» DIRECTIVE 1:
Give back, unchanged, the stretch of the records from the line containing "2011-12-18 13:14 上传" through the line containing "Without this, the ravager", with both of those lines included.

Ms Kerstie Forsyth (Power NI): As Stephen said, we understand how difficult it is for our customers.  A lot is outside our control, but we can offer practical money saving and energy saving help and advice.  I will highlight our track record.  We were the first electricity supply company in the UK and Ireland to remove standing charges.  That means that it is fairer for consumers such as older people who live in a small apartments and use fewer units.  The charge is spread across that smaller number of units so that they do not pay as much for their electricity. 


We were the first energy company in the UK and Ireland to give discount to our customers.  We have been giving discount since 2000, which was way before the competition came to the market.  Seven out of 10 of our customers already avail themselves of discounted electricity through one of our payment schemes.  For example, we offer up to £60 discount if you are keen to go online.  If you pay by direct debit, you can save up to £40 a year, or if you prefer to pay as you go along, we will discount every unit of electricity that you use.  Recently, we launched a new scheme that gives our customers free electricity.  If you pay with a keypad and buy bigger amounts of electricity — that is for those who can afford it — we will pass back the benefit of reduced transaction costs to our customers.  If you pay £50, you get £1 free.  We are always trying to think of ways to encourage our customers to save money on energy.  A lot of our customers are still not on a payment scheme, and those 200,000 customers could help offset the increase by joining one of our discounted payment schemes.


You might be interested in some of the energy saving grants and offers that exist at the moment.  Each year, we bid into the  Northern Ireland Sustainable Energy Programme (NISEP), which I am sure you are familiar with.  Last year, we helped over 3,750 households put in practical energy saving measures such as free insulation for lofts or cavity walls.  We administered about £5 million worth of grants, and we will administer an increased amount this year.  We also support local communities and charities, such as Age NI, which we work with.  We financially support that organisation and support its winter warmth campaign.  We also take referrals through a lot of partners across Northern Ireland for the likes of our free insulation scheme.


(The Chairperson [Mr McGlone] in the Chair)

» PROVIDED ENTRIES:

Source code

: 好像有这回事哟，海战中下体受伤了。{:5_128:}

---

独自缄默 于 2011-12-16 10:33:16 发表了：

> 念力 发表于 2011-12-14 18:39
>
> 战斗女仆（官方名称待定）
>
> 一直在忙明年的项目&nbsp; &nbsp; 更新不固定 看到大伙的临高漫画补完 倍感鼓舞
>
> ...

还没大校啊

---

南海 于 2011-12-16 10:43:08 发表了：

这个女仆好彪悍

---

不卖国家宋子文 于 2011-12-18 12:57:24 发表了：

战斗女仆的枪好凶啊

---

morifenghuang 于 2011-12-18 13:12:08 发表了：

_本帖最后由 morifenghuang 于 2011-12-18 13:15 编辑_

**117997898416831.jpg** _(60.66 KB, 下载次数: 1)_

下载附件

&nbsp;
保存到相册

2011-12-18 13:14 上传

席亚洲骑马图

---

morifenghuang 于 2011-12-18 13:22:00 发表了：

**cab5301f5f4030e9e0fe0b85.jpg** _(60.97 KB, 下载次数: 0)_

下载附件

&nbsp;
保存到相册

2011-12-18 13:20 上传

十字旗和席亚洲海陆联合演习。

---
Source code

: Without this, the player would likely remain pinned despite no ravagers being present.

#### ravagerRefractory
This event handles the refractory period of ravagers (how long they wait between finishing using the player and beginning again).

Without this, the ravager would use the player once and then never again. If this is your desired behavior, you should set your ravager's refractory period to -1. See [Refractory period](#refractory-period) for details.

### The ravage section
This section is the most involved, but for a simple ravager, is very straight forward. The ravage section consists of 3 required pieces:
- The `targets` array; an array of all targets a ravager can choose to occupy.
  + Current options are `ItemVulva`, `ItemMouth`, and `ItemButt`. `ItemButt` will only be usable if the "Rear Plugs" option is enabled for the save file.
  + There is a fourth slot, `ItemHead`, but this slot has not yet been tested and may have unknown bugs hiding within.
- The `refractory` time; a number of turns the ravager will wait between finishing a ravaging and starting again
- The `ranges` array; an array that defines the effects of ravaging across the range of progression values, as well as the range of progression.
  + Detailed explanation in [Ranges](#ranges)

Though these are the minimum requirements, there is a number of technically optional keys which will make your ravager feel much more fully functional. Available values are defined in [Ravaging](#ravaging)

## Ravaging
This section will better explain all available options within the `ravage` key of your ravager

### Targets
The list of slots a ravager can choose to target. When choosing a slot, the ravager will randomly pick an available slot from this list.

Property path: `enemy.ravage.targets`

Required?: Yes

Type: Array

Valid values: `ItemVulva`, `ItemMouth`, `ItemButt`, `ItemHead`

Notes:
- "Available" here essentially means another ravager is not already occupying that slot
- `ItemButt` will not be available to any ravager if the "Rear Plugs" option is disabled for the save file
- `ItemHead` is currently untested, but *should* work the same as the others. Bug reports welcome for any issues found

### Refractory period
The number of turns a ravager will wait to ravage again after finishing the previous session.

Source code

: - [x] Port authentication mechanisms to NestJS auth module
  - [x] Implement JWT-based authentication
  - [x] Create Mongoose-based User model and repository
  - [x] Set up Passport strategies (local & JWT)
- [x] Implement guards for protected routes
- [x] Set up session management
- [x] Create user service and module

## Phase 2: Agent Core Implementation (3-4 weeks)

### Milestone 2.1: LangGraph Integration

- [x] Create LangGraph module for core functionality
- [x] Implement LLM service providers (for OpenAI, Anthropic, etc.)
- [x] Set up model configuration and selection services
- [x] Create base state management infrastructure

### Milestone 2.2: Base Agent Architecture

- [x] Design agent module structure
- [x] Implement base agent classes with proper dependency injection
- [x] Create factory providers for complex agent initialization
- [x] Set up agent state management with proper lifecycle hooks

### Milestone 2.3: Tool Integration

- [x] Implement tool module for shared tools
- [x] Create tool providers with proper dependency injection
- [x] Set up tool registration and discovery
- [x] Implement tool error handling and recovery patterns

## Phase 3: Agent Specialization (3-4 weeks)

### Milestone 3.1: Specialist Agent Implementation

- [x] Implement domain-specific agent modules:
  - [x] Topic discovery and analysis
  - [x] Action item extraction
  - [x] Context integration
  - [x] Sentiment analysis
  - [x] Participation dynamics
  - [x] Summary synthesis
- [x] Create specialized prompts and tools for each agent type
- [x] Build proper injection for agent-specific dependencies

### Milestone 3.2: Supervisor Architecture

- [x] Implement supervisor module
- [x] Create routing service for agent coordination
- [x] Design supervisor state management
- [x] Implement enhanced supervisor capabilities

» DIRECTIVE 2:
In the Power NI statement, condense the paragraph beginning "You might be interested in some of the energy saving grants" into a short bulleted list that keeps its main facts.

» TASK ANSWER 1:
2011-12-18 13:14 上传

席亚洲骑马图

---

morifenghuang 于 2011-12-18 13:22:00 发表了：

**cab5301f5f4030e9e0fe0b85.jpg** _(60.97 KB, 下载次数: 0)_

下载附件

&nbsp;
保存到相册

2011-12-18 13:20 上传

十字旗和席亚洲海陆联合演习。

---
Source code

: Without this, the player would likely remain pinned despite no ravagers being present.

#### ravagerRefractory
This event handles the refractory period of ravagers (how long they wait between finishing using the player and beginning again).

Without this, the ravager would use the player once and then never again. If this is your desired behavior, you should set your ravager's refractory period to -1. See [Refractory period](#refractory-period) for details.

» TASK ANSWER 2:
- Power NI bids each year into the Northern Ireland Sustainable Energy Programme (NISEP).
- Last year it helped over 3,750 households install energy saving measures, such as free loft or cavity wall insulation.
- It administered about £5 million in grants and will administer more this year.
- It supports local communities and charities, including financial support for Age NI and its winter warmth campaign.
- It takes referrals from many partners across Northern Ireland for schemes such as its free insulation scheme.